The Great Gatsby by F. Scott Fitzgerald: Summary & Notes

Rating: 8/10

Available at: Amazon

Related: A Gentleman in Moscow, Rules of Civility

Summary

Set in the summer of 1922 on Long Island, the story focuses on Jay Gatsby, and his efforts to reunite with his ex-lover, as told by his next-door neighbor.

It is now widely considered one of the greatest American novels, and perhaps Fitzgerald's best.

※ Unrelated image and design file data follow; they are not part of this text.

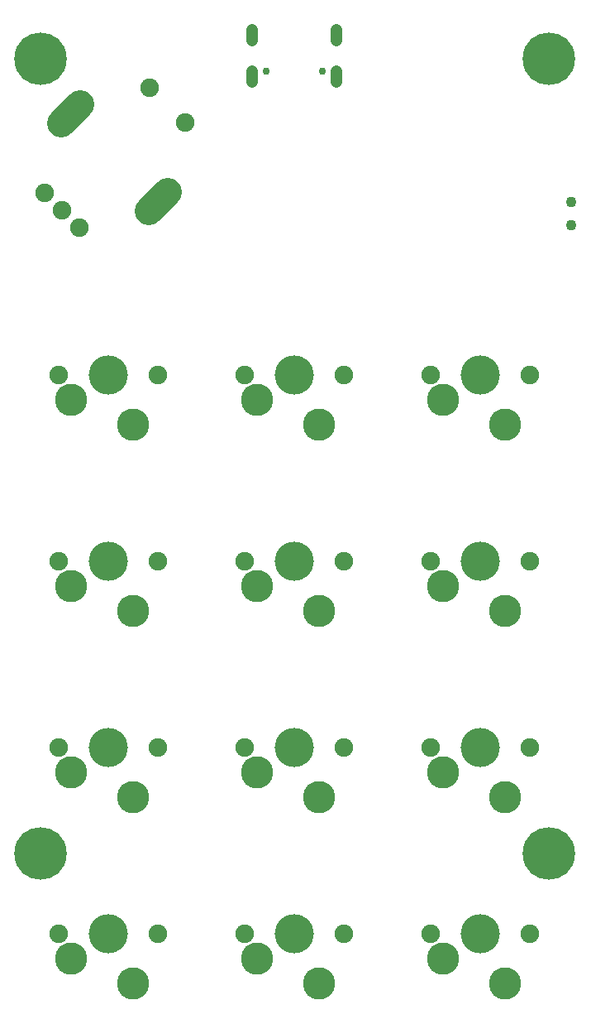
<source format=gbr>
G04 EAGLE Gerber RS-274X export*
G75*
%MOMM*%
%FSLAX34Y34*%
%LPD*%
%INSoldermask Bottom*%
%IPPOS*%
%AMOC8*
5,1,8,0,0,1.08239X$1,22.5*%
G01*
%ADD10C,4.001600*%
%ADD11C,3.301600*%
%ADD12C,1.915100*%
%ADD13C,1.209600*%
%ADD14C,0.751600*%
%ADD15C,1.901600*%
%ADD16C,2.901600*%
%ADD17C,1.101600*%
%ADD18C,5.367600*%


D10*
X488950Y107950D03*
D11*
X514350Y57150D03*
X450850Y82550D03*
D12*
X539750Y107950D03*
X438150Y107950D03*
D10*
X298450Y107950D03*
D11*
X323850Y57150D03*
X260350Y82550D03*
D12*
X349250Y107950D03*
X247650Y107950D03*
D10*
X107950Y107950D03*
D11*
X133350Y57150D03*
X69850Y82550D03*
D12*
X158750Y107950D03*
X57150Y107950D03*
D10*
X107950Y298450D03*
D11*
X133350Y247650D03*
X69850Y273050D03*
D12*
X158750Y298450D03*
X57150Y298450D03*
D10*
X298450Y298450D03*
D11*
X323850Y247650D03*
X260350Y273050D03*
D12*
X349250Y298450D03*
X247650Y298450D03*
D10*
X488950Y298450D03*
D11*
X514350Y247650D03*
X450850Y273050D03*
D12*
X539750Y298450D03*
X438150Y298450D03*
D13*
X341650Y1021290D02*
X341650Y1032370D01*
X255250Y1032370D02*
X255250Y1021290D01*
X255250Y990570D02*
X255250Y979490D01*
X341650Y979490D02*
X341650Y990570D01*
D14*
X269550Y990030D03*
X327350Y990030D03*
D10*
X107950Y679450D03*
D11*
X133350Y628650D03*
X69850Y654050D03*
D12*
X158750Y679450D03*
X57150Y679450D03*
D10*
X298450Y679450D03*
D11*
X323850Y628650D03*
X260350Y654050D03*
D12*
X349250Y679450D03*
X247650Y679450D03*
D10*
X488950Y679450D03*
D11*
X514350Y628650D03*
X450850Y654050D03*
D12*
X539750Y679450D03*
X438150Y679450D03*
D10*
X107950Y488950D03*
D11*
X133350Y438150D03*
X69850Y463550D03*
D12*
X158750Y488950D03*
X57150Y488950D03*
D10*
X298450Y488950D03*
D11*
X323850Y438150D03*
X260350Y463550D03*
D12*
X349250Y488950D03*
X247650Y488950D03*
D10*
X488950Y488950D03*
D11*
X514350Y438150D03*
X450850Y463550D03*
D12*
X539750Y488950D03*
X438150Y488950D03*
D15*
X60418Y847818D03*
X78379Y829858D03*
X42458Y865779D03*
D16*
X149302Y846899D02*
X169101Y866698D01*
X79298Y956501D02*
X59499Y936702D01*
D15*
X186142Y937621D03*
X150221Y973542D03*
D17*
X582120Y833050D03*
X582120Y856050D03*
D18*
X38100Y190500D03*
X558800Y190500D03*
X38100Y1003300D03*
X558800Y1003300D03*
M02*

</source>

Similar to Rules of Civility, it is set between two wars, in a time period now considered quite romantic. The characters are flawed, and the ultimate conclusion dissatisfying, which is perhaps why it is so relatable, despite depicting an exclusive lifestyle.

Quotes

  • Reserving judgments is a matter of infinite hope. I am still a little afraid of missing something if I forget that, as my father snobbishly suggested, and I snobbishly repeat, a sense of the fundamental decencies is parcelled out unequally at birth.
  • If personality is an unbroken series of successful gestures, then there was something gorgeous about him, some heightened sensitivity to the promises of life, as if he were related to one of those intricate machines that register earthquakes ten thousand miles away.
  • Gatsby believed in the green light, the orgastic future that year by year recedes before us. It eluded us then, but that’s no matter—to-morrow we will run faster, stretch out our arms farther. And one fine morning—— So we beat on, boats against the current, borne back ceaselessly into the past.
  • Every one suspects himself of at least one of the cardinal virtues, and this is mine: I am one of the few honest people that I have ever known.
  • “Whenever you feel like criticizing any one,” he told me, “just remember that all the people in this world haven’t had the advantages that you’ve had.”
  • It is invariably saddening to look through new eyes at things upon which you have expended your own powers of adjustment.
  • No amount of fire or freshness can challenge what a man will store up in his ghostly heart.
  • I was within and without, simultaneously enchanted and repelled by the inexhaustible variety of life.
  • “There are only the pursued, the pursuing, the busy, and the tired.”
  • Americans, while occasionally willing to be serfs, have always been obstinate about being peasantry.